AI helps a lot when hiring for big roles in bulk, like for call centers or sales jobs. But for special jobs like firmware, robotics-RPA

or medical coding, it can cause more problems than it solves. Companies like VMware or Mercedes-Benz need very skilled people, but these experts don’t always write their resumes using the “right” keywords. So the AI misses them and they get rejected—not because they’re bad, but because the AI didn’t understand their potential. Studies show that about 38% of such good candidates are filtered out too early.

Also, using these fancy AI hiring tools is very expensive. Big companies might afford them, but mid-sized companies and staffing agencies—who actually hire most of the special roles—can’t spend so much. So AI becomes a luxury, not a smart solution.
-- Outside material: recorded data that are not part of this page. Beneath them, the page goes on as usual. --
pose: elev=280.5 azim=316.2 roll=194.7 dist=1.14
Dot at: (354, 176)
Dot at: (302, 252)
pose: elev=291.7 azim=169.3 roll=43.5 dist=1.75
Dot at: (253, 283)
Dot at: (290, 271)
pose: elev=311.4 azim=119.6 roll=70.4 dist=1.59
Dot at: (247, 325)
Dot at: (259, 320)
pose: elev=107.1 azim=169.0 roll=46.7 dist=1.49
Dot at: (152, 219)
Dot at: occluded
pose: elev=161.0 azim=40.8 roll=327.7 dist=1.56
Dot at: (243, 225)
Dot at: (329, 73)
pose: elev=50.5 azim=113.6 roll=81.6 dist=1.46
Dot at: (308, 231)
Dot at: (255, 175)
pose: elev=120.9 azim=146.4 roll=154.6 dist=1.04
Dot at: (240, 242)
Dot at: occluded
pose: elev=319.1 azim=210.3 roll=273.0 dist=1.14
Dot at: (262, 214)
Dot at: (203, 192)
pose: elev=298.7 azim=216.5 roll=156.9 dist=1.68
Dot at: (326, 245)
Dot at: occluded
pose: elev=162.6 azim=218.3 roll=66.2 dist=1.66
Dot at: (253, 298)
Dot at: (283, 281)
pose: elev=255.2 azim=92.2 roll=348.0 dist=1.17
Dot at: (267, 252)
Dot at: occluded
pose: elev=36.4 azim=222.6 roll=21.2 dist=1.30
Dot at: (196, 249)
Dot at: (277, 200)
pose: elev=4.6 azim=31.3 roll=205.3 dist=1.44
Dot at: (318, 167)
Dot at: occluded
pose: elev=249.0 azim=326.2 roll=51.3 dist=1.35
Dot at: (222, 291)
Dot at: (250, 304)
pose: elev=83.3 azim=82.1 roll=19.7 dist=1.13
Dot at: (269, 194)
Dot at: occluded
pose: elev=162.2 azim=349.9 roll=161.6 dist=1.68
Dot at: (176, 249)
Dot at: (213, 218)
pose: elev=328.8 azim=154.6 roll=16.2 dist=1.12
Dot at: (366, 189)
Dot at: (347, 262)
That’s why top companies like Accenture and HP still trust human recruiters who can understand people’s stories, skills, and personalities—things AI can’t do.

Even worse, overusing AI in hiring can reduce diversity. It may reject people because they talk differently, studied in non-famous colleges, or had gaps in work. And after all this, many companies still remove staff for cost-cutting, only to spend more money on AI tools again. Fewer employees end up doing more work, leading to stress, burnout, and a bad work culture.

AI should help people—not replace them. We need both smart tech and smarter humans to build great teams.